Another one of my periodic looks at what my Grandfathers were doing 100 years ago via regimental war dairies.

 G2104 L/Cpl Alfred Gower 2nd Bn, The Middlesex Regiment,  (my Mum's Dad) had been invalided out of the army in March 1918 and awarded the Silver War Badge, a badge to wear on civvies so he could prove he'd 'done his bit.'
Documents available today state he was invalided out due to 'illness.' Though what this was is not specified, this is strange as he actually told me he'd been invalided out because of a wound. A bullet entered his left wrist and exited through his left elbow! His battalion noted on the Silver War Badge record states the 6th, not the 2nd. The 6/Middlesex was a training battalion, one theory is that he could have been retraining after being wounded and then succumbed to illness, Spanish Flu even which killed millions and could have laid him very low. It's a question I'll never get an answer to .
D1901 Pte William Morgan 1st (Kings) Dragoon Guards.

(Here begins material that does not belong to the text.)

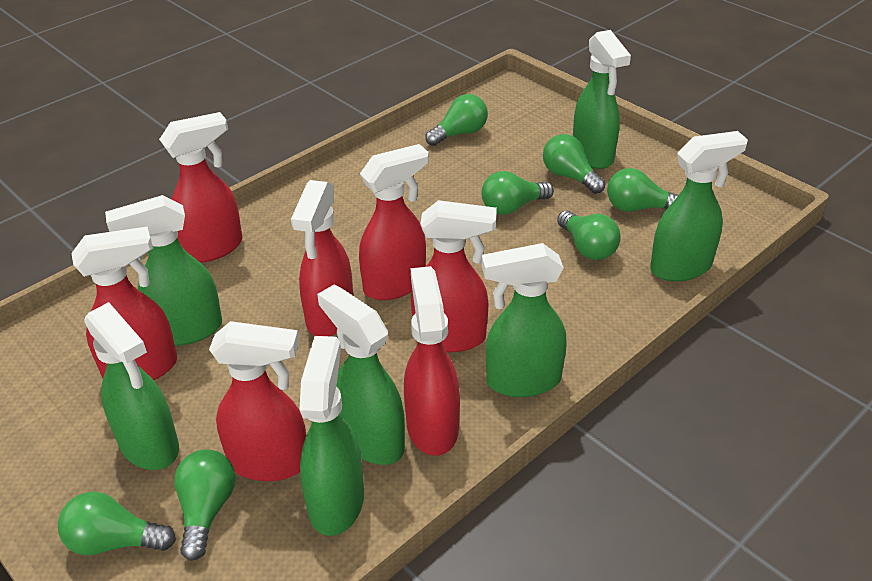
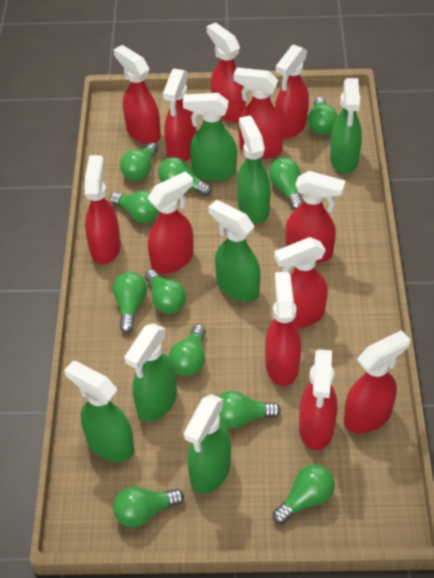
green light bulb: 7 -> 11
red spray bottle: 7 -> 12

 My Dad's Dad of course has a complicated story. In August 1917 his regiment was ordered back to India, the North West Passage in Afghanistan infact to quell an uprising but my Grandad did not go with them. He too had been wounded and could have been convalescing or it could have been that he'd signed on for 9 years with the colours and these were up ( he joined in 1908 though I thought war time would have negated 9 years with the colours & 5 with the reserve) . Another question I'll never have satisfactorily answered, whatever the case he was compulsorily transferred to the 15th Bn The Royal Warwickshire Regiment. From the cavalry to the infantry seems a very strange move, surely his nine years of horsemanship could have been better used!  In November 1917 his battalion part of the 13th Brigade, 5th Division  was ordered to the Italian front (along with five other British divisions and seven French) as an Austo-German attack had pushed the Italians back some  eighty miles only stopping at the River Piave. Conditions  were considerably better than on the Western Front and considerably quieter, the three battalions of Royal Warwick's in Italy from November 1917 to March 1918 only suffered six killed in action between them. The regimental war diary for this period has not been digitised yet so I have been unable to view it and gleaned this information from the excellent book 'Birmingham Pals' by Terry Carter. The battalion had been raised as the 2nd Birmingham Pals in 1914
though by the time my Grandad joined them there was very few of the original Pals left. They had started to be trained in mountain warfare but then sent to the plains of the River Piave on the front line.
No doubt they would have stayed on the Italian front but for Operation Michel launched by the Germans on the Western front  on 21st March 1918, a huge assault that pushed and pushed the British back to were they'd started in 1914. The divisions on Italy were rushed back on trains though this took some six days, the battalion arrived back on the Western front with the rest of the 5th Division on 7th April 1918. More of that later!